==== Information given
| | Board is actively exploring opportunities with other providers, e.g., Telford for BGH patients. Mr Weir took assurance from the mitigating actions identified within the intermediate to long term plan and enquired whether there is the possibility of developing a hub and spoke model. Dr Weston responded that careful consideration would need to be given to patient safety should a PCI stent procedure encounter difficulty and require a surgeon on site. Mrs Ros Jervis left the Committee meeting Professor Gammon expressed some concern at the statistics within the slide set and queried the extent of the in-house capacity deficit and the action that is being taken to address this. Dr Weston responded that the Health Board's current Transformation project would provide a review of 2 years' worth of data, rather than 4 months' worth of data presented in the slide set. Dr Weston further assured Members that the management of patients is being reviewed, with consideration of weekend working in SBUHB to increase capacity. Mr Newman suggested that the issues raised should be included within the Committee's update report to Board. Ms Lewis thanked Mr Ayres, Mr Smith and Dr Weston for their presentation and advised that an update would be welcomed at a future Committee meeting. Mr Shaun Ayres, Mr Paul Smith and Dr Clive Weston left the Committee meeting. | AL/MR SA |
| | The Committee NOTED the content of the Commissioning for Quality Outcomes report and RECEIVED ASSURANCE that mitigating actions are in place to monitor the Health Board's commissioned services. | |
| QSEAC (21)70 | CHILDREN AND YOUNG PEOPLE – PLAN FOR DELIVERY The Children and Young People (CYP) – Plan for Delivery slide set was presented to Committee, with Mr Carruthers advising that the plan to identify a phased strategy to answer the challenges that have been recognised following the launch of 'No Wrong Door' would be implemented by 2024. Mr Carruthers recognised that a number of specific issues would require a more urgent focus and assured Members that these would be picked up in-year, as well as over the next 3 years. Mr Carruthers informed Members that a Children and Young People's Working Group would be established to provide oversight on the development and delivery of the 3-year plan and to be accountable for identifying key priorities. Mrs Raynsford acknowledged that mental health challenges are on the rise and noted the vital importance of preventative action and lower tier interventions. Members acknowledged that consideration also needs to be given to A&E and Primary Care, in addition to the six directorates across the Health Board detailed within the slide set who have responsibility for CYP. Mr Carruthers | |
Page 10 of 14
========
==== Information given
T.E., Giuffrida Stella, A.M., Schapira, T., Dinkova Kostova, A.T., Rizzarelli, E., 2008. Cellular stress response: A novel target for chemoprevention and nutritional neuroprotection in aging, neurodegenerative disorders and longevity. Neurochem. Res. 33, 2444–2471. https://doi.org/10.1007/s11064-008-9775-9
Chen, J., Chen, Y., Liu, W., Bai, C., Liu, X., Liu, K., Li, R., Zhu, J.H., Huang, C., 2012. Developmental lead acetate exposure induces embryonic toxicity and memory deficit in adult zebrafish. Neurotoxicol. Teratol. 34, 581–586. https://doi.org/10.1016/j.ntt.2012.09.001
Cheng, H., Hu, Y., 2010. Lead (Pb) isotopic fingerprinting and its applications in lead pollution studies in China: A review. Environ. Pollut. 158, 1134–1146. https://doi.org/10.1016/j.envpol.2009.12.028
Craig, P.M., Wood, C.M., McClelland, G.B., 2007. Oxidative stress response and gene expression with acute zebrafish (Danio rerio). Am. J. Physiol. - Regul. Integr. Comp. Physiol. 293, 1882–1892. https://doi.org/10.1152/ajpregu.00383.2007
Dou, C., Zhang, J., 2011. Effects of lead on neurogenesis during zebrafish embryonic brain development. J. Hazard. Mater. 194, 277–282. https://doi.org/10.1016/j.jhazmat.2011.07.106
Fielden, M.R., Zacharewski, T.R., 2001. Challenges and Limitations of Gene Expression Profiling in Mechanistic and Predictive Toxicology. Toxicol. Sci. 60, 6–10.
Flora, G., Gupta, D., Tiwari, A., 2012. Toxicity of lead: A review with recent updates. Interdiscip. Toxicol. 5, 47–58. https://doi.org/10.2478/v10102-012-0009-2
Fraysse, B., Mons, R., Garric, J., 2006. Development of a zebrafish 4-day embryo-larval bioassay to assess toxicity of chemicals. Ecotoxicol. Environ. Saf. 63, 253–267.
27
========
- _Problem requirements_: As listed above, the lines from the line with "Fielden, M.R., Zacharewski, T.R., 2001." to the line with "Flora, G., Gupta, D., Tiwari, A., 2012." are to be echoed exactly, with both ends included and nothing added.

- _Solution to the problem_:
Fielden, M.R., Zacharewski, T.R., 2001. Challenges and Limitations of Gene Expression Profiling in Mechanistic and Predictive Toxicology. Toxicol. Sci. 60, 6–10.
Flora, G., Gupta, D., Tiwari, A., 2012. Toxicity of lead: A review with recent updates. Interdiscip. Toxicol. 5, 47–58. https://doi.org/10.2478/v10102-012-0009-2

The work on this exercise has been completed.